Give back each entry exactly as written, apart from the pictures.
(Available data)
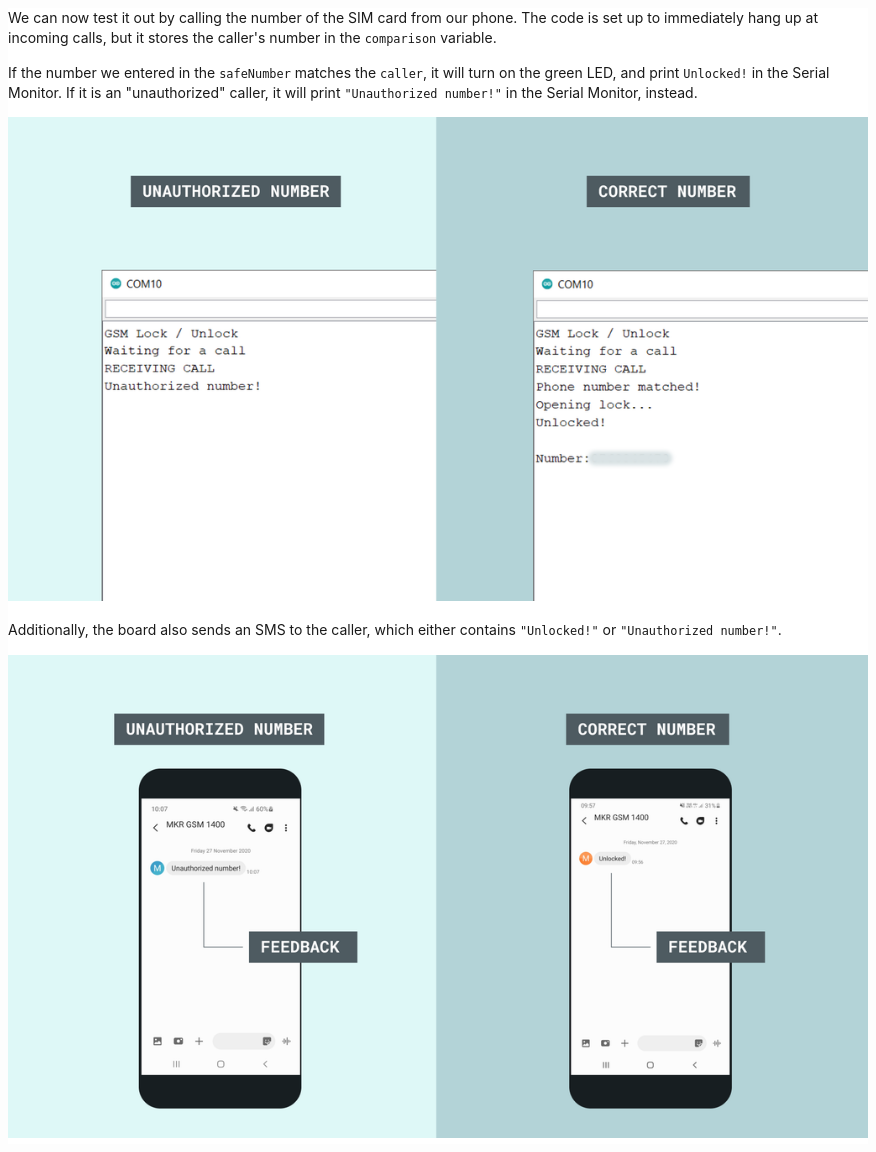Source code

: We can now test it out by calling the number of the SIM card from our phone. The code is set up to immediately hang up at incoming calls, but it stores the caller's number in the `comparison` variable. 

If the number we entered in the `safeNumber` matches the `caller`, it will turn on the green LED, and print `Unlocked!` in the Serial Monitor. If it is an "unauthorized" caller, it will print `"Unauthorized number!"` in the Serial Monitor, instead. 

![Output if the number is correct or unauthorized.](assets/MKRGSM_T9_IMG03.png)

Additionally, the board also sends an SMS to the caller, which either contains `"Unlocked!"` or `"Unauthorized number!"`.

![Feedback sent back from the board.](assets/MKRGSM_T9_IMG04.png)
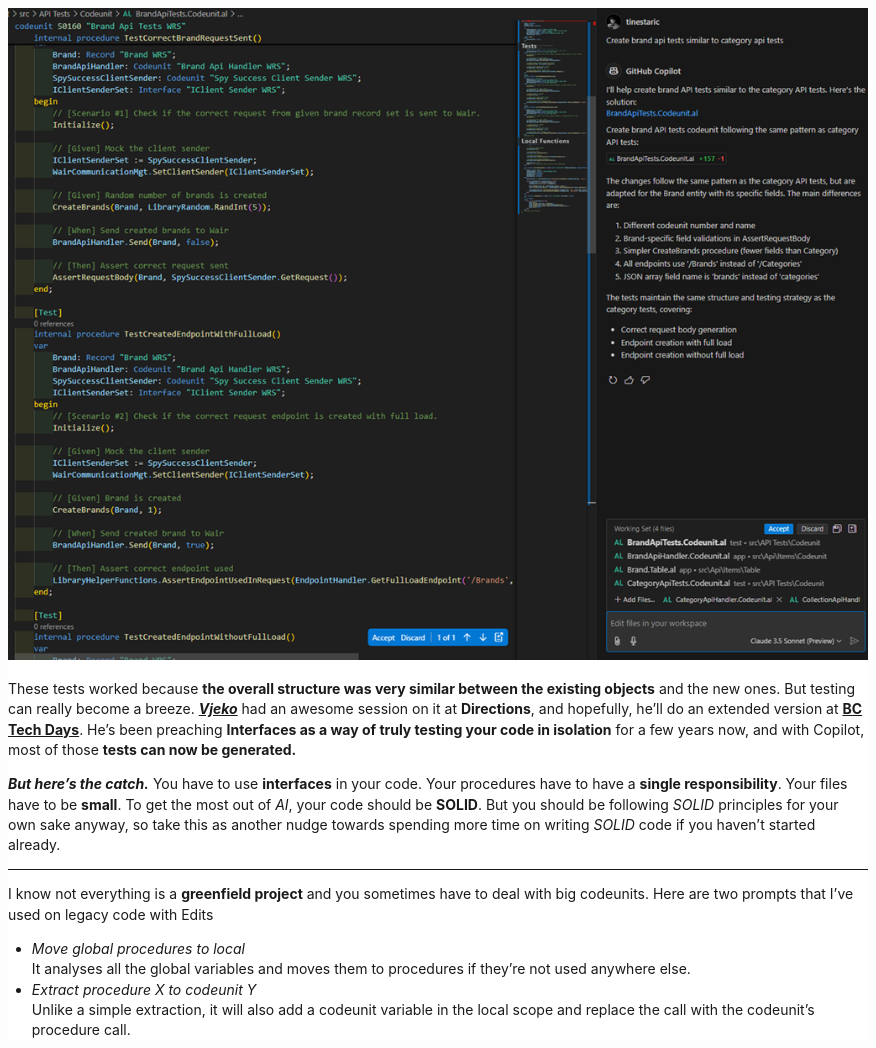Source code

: ![Copilot Edits with Tests](/images/copilotintro/edits-tests.png) 

These tests worked because **the overall structure was very similar between the existing objects** and the new ones. But testing can really become a breeze. ***[Vjeko][vjeko]*** had an awesome session on it at **Directions**, and hopefully, he’ll do an extended version at **[BC Tech Days][bctechdays]**. He’s been preaching **Interfaces as a way of truly testing your code in isolation** for a few years now, and with Copilot, most of those **tests can now be generated.**

***But here’s the catch.*** You have to use **interfaces** in your code. Your procedures have to have a **single responsibility**. Your files have to be **small**. To get the most out of *AI*, your code should be **SOLID**. But you should be following *SOLID* principles for your own sake anyway, so take this as another nudge towards spending more time on writing *SOLID* code if you haven’t started already.

---

I know not everything is a **greenfield project** and you sometimes have to deal with big codeunits. Here are two prompts that I’ve used on legacy code with Edits
-	*Move global procedures to local*  
It analyses all the global variables and moves them to procedures if they’re not used anywhere else.
-	*Extract procedure X to codeunit Y*  
Unlike a simple extraction, it will also add a codeunit variable in the local scope and replace the call with the codeunit’s procedure call.


[freecopilot]: https://docs.github.com/en/copilot/managing-copilot/managing-copilot-as-an-individual-subscriber/about-github-copilot-free
[tinex]: https://twitter.com/TineStaric
[bluesky]: https://bsky.app/profile/tinestaric.bsky.social
[linkedin]: https://www.linkedin.com/in/tinestaric/
[vjeko]: https://www.linkedin.com/in/vjeko
[bctechdays]: https://www.bctechdays.com/event
[copilotnext]: https://githubnext.com/projects/copilot-next-edit-suggestions/
[ghcopilotsettings]: https://github.com/settings/copilot
[wairhome]: https://wair.ai/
(End Available data)
§ **Task answer**:
Source code

: We can now test it out by calling the number of the SIM card from our phone. The code is set up to immediately hang up at incoming calls, but it stores the caller's number in the `comparison` variable. 

If the number we entered in the `safeNumber` matches the `caller`, it will turn on the green LED, and print `Unlocked!` in the Serial Monitor. If it is an "unauthorized" caller, it will print `"Unauthorized number!"` in the Serial Monitor, instead. 

![Output if the number is correct or unauthorized.](assets/MKRGSM_T9_IMG03.png)

Additionally, the board also sends an SMS to the caller, which either contains `"Unlocked!"` or `"Unauthorized number!"`.

![Feedback sent back from the board.](assets/MKRGSM_T9_IMG04.png)
Source code

: ![Copilot Edits with Tests](/images/copilotintro/edits-tests.png) 

These tests worked because **the overall structure was very similar between the existing objects** and the new ones. But testing can really become a breeze. ***[Vjeko][vjeko]*** had an awesome session on it at **Directions**, and hopefully, he’ll do an extended version at **[BC Tech Days][bctechdays]**. He’s been preaching **Interfaces as a way of truly testing your code in isolation** for a few years now, and with Copilot, most of those **tests can now be generated.**

***But here’s the catch.*** You have to use **interfaces** in your code. Your procedures have to have a **single responsibility**. Your files have to be **small**. To get the most out of *AI*, your code should be **SOLID**. But you should be following *SOLID* principles for your own sake anyway, so take this as another nudge towards spending more time on writing *SOLID* code if you haven’t started already.

---

I know not everything is a **greenfield project** and you sometimes have to deal with big codeunits. Here are two prompts that I’ve used on legacy code with Edits
-	*Move global procedures to local*  
It analyses all the global variables and moves them to procedures if they’re not used anywhere else.
-	*Extract procedure X to codeunit Y*  
Unlike a simple extraction, it will also add a codeunit variable in the local scope and replace the call with the codeunit’s procedure call.


[freecopilot]: https://docs.github.com/en/copilot/managing-copilot/managing-copilot-as-an-individual-subscriber/about-github-copilot-free
[tinex]: https://twitter.com/TineStaric
[bluesky]: https://bsky.app/profile/tinestaric.bsky.social
[linkedin]: https://www.linkedin.com/in/tinestaric/
[vjeko]: https://www.linkedin.com/in/vjeko
[bctechdays]: https://www.bctechdays.com/event
[copilotnext]: https://githubnext.com/projects/copilot-next-edit-suggestions/
[ghcopilotsettings]: https://github.com/settings/copilot
[wairhome]: https://wair.ai/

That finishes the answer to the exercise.